Cette idée de degrés dans l’inspiration, ainsi affirmée par un éminent théologien méthodiste contemporain, nous paraît résulter de l’étude des documents bibliques, quelque combattue qu’elle ait été de divers côtés. Pour ne citer qu’un exemple, les parties historiques de l’Écriture, qui portent si visiblement le cachet du labeur du chroniqueur et de l’historien (documents compulsés, récits fragmentaires, incomplets, ou même divergents), n’ont visiblement pas nécessité une inspiration du même ordre que les parties prophétiques ou dogmatiques des livres saints. En laissant ainsi à l’action de ses collaborateurs humains une large place dans les matières qui n’intéressent pas directement la foi, Dieu a suivi la méthode qu’il suit dans l’œuvre ordinaire de sa grâce, qui agit sur l’homme en mettant en exercice toutes ses forces et toutes ses facultés. Dieu, qui ne fait pas de miracles inutiles, a laissé ses agents se servir de leurs souvenirs, de leurs informations, des sources manuscrites ou orales qui étaient à leur disposition, toutes les fois que cela était possible.

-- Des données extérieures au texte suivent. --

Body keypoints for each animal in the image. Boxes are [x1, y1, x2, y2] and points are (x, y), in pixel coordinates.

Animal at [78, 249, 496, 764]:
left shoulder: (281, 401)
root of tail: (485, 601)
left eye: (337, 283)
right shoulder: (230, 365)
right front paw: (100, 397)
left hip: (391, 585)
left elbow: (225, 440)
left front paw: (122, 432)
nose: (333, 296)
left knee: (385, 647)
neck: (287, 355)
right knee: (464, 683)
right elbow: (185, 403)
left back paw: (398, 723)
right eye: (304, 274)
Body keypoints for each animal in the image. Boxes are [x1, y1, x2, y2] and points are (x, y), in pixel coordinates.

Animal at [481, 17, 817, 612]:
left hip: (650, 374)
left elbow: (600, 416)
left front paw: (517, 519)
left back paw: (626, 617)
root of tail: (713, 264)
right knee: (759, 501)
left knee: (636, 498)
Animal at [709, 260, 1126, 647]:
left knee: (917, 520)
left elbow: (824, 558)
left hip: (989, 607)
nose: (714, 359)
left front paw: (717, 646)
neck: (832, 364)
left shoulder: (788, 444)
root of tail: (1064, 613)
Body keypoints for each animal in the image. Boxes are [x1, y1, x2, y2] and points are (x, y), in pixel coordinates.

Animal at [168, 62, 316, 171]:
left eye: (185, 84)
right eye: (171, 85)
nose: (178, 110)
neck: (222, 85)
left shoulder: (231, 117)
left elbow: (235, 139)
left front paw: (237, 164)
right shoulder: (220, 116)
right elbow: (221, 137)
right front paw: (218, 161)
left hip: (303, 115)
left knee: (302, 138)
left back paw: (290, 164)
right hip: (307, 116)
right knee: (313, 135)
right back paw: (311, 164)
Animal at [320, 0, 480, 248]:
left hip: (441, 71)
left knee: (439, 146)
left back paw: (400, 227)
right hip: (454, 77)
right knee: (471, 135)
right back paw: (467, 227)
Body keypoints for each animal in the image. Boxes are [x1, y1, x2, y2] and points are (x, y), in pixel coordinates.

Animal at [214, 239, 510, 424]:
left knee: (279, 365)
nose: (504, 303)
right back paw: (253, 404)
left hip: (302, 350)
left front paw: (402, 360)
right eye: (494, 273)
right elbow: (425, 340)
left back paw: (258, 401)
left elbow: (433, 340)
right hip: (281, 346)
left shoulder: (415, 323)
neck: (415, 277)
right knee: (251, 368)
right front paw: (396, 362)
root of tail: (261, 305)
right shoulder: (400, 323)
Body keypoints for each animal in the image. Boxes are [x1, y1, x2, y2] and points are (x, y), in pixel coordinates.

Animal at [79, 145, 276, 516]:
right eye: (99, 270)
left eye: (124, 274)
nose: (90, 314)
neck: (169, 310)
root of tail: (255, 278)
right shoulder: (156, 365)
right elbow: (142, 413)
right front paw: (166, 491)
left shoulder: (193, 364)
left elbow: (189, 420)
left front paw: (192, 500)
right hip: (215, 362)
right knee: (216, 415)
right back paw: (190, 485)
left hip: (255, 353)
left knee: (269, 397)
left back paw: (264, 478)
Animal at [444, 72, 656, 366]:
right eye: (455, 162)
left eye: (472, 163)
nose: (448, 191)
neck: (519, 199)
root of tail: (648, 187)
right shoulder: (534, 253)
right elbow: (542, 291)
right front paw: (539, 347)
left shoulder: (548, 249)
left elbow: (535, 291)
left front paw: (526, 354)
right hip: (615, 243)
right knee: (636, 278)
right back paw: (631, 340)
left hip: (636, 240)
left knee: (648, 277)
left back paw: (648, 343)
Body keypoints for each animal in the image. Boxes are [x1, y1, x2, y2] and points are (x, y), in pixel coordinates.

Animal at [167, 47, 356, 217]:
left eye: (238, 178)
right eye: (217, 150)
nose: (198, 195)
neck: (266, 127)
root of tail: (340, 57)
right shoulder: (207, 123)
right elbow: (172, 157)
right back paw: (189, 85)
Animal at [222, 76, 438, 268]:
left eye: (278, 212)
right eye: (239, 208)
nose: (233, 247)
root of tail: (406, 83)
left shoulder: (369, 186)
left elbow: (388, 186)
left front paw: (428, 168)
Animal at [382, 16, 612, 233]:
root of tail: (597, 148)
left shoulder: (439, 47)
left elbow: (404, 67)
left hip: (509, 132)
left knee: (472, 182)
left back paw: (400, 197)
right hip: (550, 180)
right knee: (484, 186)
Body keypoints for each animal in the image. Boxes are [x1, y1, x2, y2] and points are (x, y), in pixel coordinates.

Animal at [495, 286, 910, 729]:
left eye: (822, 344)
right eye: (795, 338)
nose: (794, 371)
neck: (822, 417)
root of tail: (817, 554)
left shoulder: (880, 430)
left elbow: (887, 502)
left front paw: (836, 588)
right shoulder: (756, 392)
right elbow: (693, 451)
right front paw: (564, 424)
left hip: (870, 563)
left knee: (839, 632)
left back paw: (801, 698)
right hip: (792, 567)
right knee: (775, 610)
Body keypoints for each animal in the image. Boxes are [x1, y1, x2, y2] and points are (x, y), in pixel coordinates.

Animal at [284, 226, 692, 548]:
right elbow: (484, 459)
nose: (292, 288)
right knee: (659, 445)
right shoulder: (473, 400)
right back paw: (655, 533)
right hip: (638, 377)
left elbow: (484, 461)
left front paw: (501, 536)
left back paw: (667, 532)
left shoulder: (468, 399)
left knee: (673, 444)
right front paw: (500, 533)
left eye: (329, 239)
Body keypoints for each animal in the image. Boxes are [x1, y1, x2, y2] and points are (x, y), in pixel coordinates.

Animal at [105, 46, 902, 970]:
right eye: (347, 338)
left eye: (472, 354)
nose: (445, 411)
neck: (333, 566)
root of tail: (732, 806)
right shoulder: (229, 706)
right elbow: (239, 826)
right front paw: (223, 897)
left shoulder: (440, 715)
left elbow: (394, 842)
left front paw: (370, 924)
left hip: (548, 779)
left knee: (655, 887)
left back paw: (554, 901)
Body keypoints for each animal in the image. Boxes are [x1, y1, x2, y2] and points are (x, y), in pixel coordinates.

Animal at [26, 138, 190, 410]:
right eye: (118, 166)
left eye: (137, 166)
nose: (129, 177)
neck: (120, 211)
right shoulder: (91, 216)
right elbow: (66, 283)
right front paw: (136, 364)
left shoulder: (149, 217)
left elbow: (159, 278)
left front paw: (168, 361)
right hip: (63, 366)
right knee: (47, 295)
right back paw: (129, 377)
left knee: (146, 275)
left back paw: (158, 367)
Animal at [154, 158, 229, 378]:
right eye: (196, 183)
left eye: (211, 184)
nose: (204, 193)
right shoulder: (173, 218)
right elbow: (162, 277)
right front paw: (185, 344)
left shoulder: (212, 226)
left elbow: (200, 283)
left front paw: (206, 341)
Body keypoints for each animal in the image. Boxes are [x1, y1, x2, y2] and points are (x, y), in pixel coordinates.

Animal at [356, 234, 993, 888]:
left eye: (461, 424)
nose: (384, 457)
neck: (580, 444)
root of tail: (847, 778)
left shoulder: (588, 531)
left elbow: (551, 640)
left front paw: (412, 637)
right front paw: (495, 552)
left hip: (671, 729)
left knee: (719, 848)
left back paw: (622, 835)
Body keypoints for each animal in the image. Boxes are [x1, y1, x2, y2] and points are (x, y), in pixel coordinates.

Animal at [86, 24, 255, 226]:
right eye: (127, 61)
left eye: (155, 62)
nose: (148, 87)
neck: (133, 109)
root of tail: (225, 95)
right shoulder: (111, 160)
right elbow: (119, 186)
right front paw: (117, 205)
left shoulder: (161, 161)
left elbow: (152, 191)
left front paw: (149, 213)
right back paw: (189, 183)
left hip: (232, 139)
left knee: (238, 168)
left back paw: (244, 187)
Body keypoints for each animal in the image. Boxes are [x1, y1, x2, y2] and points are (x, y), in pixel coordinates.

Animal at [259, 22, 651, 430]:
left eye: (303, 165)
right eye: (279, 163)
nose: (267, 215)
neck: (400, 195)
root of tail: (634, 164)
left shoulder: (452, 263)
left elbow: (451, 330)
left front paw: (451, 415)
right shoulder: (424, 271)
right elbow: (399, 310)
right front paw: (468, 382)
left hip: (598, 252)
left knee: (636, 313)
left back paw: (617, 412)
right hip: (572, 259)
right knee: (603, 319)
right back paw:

L’inspiration des écrivains sacrés n’est pas une simple exaltation de leurs facultés naturelles et ne saurait être confondue avec l’enthousiasme qu’inspire de grandes pensées. Ces hommes ne sont pas seulement des génies religieux de premier ordre, de tels génies ont existé dans l’Église chrétienne et ailleurs, mais leurs écrits ne sauraient être mis sur le même pied que ceux qui composent la Bible. L’inspiration est autre chose que l’enthousiasme, même religieux.

Elle est autre chose aussi que la sainteté. Sans doute, un chrétien a généralement une intelligence des vérités religieuses proportionnées à l’intensité de sa piété, et on peut entendre dans ce sens la parole de Jésus que « les cœurs purs verront Dieu ». Mais l’expérience nous apprend que la piété la plus vive ne préserve pas un homme d’erreurs parfois très graves, et qu’un saint peut être un assez mauvais théologien. Cette théorie, en faisant de tous les chrétiens des inspirés, à des degrés divers, refuse à l’enseignement apostolique un caractère normatif et définitif, et ouvre la porte à un complément de révélation que la conscience chrétienne aurait à formuler de siècle en siècle. C’est là méconnaître l’ensemble des faits et des déclarations bibliques. C’est oublier que les dons théopneustiques ont été accompagnés et légitimés par des dons miraculeux, dont la cessation a marqué aussi la fin de la Révélation.